The talent from coast to coast on hand for the event, as exemplified by the Martin residence, is one of Sabers' favorite things about hosting such a gigantic tournament, which runs through Friday.
“We’ve had a great day, a lot of talented players,” Sabers said Monday. “One thing that’s really cool is they’re from coast to coast. I watched a kid from California, then a kid from Texas, Florida, Indiana, Minnesota — all right here — and that’s really the draw of this tournament. It’s one where everyone comes.”
Every team came with a guarantee of seven games, one against each pool-play competitor. The seventh and final pool-play game for each will take place Wednesday.

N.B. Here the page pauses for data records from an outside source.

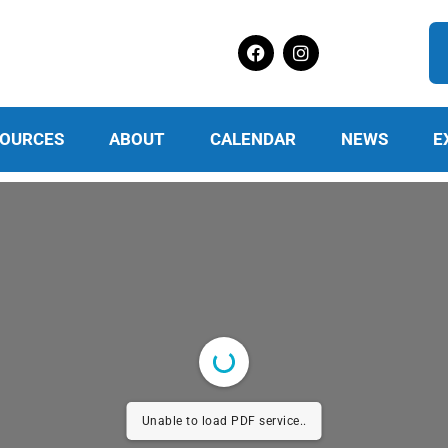
OURCES
ABOUT
CALENDAR
NEWS
E
Unable to load PDF service..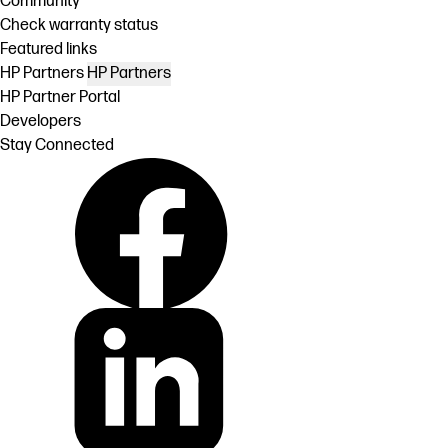
Community
Check warranty status
Featured links
HP Partners
HP Partners
HP Partner Portal
Developers
Stay Connected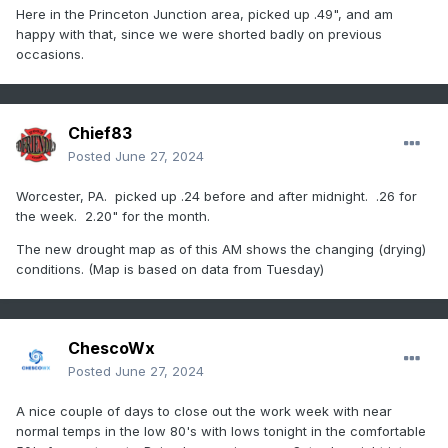
Here in the Princeton Junction area, picked up .49", and am
happy with that, since we were shorted badly on previous
occasions.
Chief83
Posted
June 27, 2024
Worcester, PA. picked up .24 before and after midnight. .26 for
the week. 2.20" for the month.
The new drought map as of this AM shows the changing (drying)
conditions. (Map is based on data from Tuesday)
ChescoWx
Posted
June 27, 2024
A nice couple of days to close out the work week with near
normal temps in the low 80's with lows tonight in the comfortable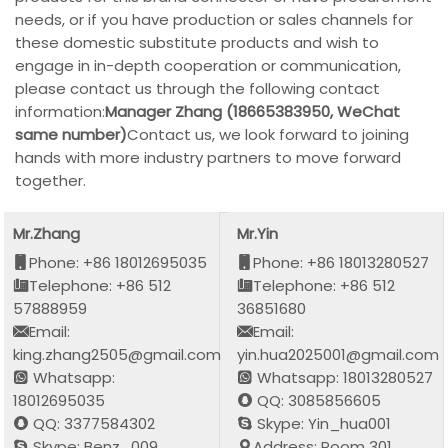
needs, or if you have production or sales channels for
these domestic substitute products and wish to
engage in in-depth cooperation or communication,
please contact us through the following contact
information:
Manager Zhang (18665383950, WeChat
same number)
Contact us, we look forward to joining
hands with more industry partners to move forward
together.
Mr.Zhang
Mr.Yin
Phone: +86 18012695035
Phone: +86 18013280527
Telephone: +86 512
Telephone: +86 512
57888959
36851680
Email:
Email:
king.zhang2505@gmail.com
yin.hua2025001@gmail.com
Whatsapp:
Whatsapp: 18013280527
18012695035
QQ: 3085856605
QQ: 3377584302
Skype: Yin_hua001
Skype: Benz_009
Address: Room 301,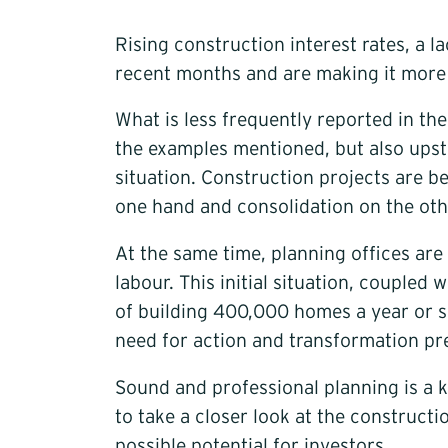
Rising construction interest rates, a 
recent months and are making it more di
What is less frequently reported in th
the examples mentioned, but also upstr
situation. Construction projects are b
one hand and consolidation on the oth
At the same time, planning offices are
labour. This initial situation, couple
of building 400,000 homes a year or si
need for action and transformation pre
Sound and professional planning is a k
to take a closer look at the construct
possible potential for investors.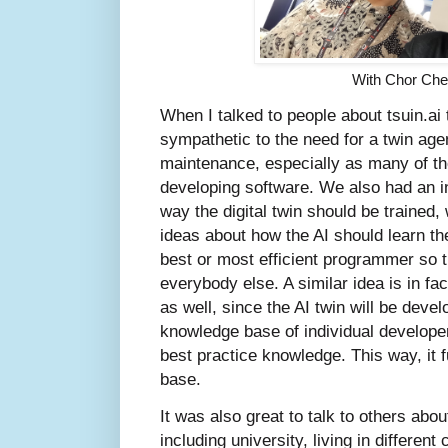
With Chor Ch
When I talked to people about tsuin.ai
sympathetic to the need for a twin age
maintenance, especially as many of t
developing software. We also had an i
way the digital twin should be trained,
ideas about how the AI should learn the
best or most efficient programmer so t
everybody else. A similar idea is in fa
as well, since the AI twin will be dev
knowledge base of individual develope
best practice knowledge. This way, it 
base.
It was also great to talk to others abo
including university, living in differen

The pool winners advance to Thursday's bracket-play portion of the tourney with the semifinals and championship set for Friday.
It's a long tournament that's essentially a war of attrition. There's a reason that its such a prestigious event, becoming champion over 391 opponents really does say it all.
It's why teams across the country — and those working it — mark it on the calendars year after year.
“This has definitely been our biggest tournament for about 10 to 15 years now,” Sabers said. “It’s been one everyone looks forward to because of the amount of the teams and the talent, just the players you get to see from coast to coast.
“It’s obviously a lot of work. It’s a lot of long days when you’re playing from sunup to well after sundown, but it’s fun just to get to see these players compete. … It’s really fun to see, and the excitement the teams have. This is the big tournament of the summer for all of these organizations. It’s definitely something we look forward to.”